The following microarchitecture limitations arose due to the constrained timeline of the Morello development process. All are believed resolvable with a full-length design and optimization cycle used with production hardware.

  • PCC branch-prediction This issue prevents proper speculation around changes in PC bounds — due to limitations in changes that could be made relative to the baseline design in this research programme. As a result, additional stalls are incurred when performing inter-library pure-capability function calls or returns when the results of any updated bounds on PCC are depended on. This occurs, for example, when PC-relative accesses to globals, or function calls or returns, depend on the value of PCC. This can be worked around via the "Benchmark ABI", which avoids capability-based jumps and hence additional stalls; see below for details of this ABI.
  • Data-dependent exception support during capability stores introduces a stall in address translation.
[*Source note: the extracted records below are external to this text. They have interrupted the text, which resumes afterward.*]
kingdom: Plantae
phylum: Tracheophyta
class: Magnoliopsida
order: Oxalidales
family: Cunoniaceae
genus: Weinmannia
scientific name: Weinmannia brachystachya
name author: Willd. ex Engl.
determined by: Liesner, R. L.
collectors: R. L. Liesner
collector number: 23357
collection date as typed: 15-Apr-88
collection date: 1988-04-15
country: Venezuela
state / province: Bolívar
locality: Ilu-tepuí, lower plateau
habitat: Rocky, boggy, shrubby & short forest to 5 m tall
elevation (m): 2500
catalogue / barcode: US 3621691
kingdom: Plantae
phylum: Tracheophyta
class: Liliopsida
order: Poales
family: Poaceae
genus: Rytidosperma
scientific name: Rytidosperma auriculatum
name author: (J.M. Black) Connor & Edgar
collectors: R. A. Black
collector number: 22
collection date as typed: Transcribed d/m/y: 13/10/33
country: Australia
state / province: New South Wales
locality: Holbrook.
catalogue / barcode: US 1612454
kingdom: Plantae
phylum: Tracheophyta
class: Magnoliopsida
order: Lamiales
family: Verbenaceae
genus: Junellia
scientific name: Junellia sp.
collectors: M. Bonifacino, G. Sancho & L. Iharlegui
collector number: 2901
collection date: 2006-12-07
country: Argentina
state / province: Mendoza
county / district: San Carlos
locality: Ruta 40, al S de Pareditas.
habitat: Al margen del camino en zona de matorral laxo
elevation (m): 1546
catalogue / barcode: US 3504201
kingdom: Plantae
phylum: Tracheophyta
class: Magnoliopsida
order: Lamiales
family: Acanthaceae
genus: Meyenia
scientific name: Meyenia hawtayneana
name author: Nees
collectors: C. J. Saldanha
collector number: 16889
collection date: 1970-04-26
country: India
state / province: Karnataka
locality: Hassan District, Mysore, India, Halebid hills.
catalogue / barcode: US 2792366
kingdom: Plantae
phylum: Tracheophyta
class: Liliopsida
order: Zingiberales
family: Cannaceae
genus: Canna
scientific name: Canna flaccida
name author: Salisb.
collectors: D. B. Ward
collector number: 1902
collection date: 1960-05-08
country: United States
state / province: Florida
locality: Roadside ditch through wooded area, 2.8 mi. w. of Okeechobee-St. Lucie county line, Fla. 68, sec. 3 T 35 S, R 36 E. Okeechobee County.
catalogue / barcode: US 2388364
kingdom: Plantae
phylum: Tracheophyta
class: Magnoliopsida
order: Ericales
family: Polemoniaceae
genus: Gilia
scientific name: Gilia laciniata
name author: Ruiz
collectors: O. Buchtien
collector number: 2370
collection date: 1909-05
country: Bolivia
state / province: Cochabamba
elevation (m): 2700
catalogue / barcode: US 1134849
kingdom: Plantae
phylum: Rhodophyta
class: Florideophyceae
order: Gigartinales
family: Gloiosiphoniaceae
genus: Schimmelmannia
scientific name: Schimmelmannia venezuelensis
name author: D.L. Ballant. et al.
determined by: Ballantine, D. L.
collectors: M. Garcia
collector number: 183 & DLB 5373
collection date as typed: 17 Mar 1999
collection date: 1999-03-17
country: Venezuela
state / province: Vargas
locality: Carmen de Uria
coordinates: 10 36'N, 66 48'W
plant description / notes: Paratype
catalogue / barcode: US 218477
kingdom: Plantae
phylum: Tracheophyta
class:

This exception is motivated by MMU support for capability tracking, used for heap temporal memory safety in CHERI. The underlying Armv8.2-A architecture targeted by the initial Neoverse N1 has no concept of data-dependent exceptions on stores, and that micro-architecture does not have a structure that supports data-dependent exceptions for stores in an efficient way. Therefore for capability stores an artificial stall is introduced for address translation — which can raise an exception — until the data is available, if not already available. Arm's Memory Tagging Extensions (MTE) have a similar requirement and so more recent Arm microarchitectures are much more optimized in this regard.
  • Untuned store throughput and buffer sizes due to memory buses not having been widened. Whereas store-pair instructions from 64-bit Armv8-A can execute in one cycle and occupy a single store-buffer entry, store-pair instructions for 128-bit capabilities execute in two cycles and occupy two store-buffer entries. Store throughput and the store buffer were sized based on aarch64 code measurements, and can become congested when storing capability pairs as a result of retaining that size in Morello.
  • The MADD instruction, which performs a multiply-and-add, is used both for matrix operations and to calculate array and data-structure offsets. In Morello, a version operating on capabilities is omitted, leading to code-generation inefficiency when performing some types of memory accesses (seen particularly in the SPECint gobmk benchmark).

More generally, when comparing performance, consideration should be made for the differing levels of optimisation between baseline 64-bit Armv8-A instructions in the Neoverse N1, and instructions added as part of the Morello architecture. As a result, there may be further microarchitectural optimizations that do not properly apply when using CHERI-enabled code. For example, we have not yet reviewed the full set of memory prefetchers to make sure they behave well with pure-capability code. We have ongoing investigations in a number of these areas (see below for examples).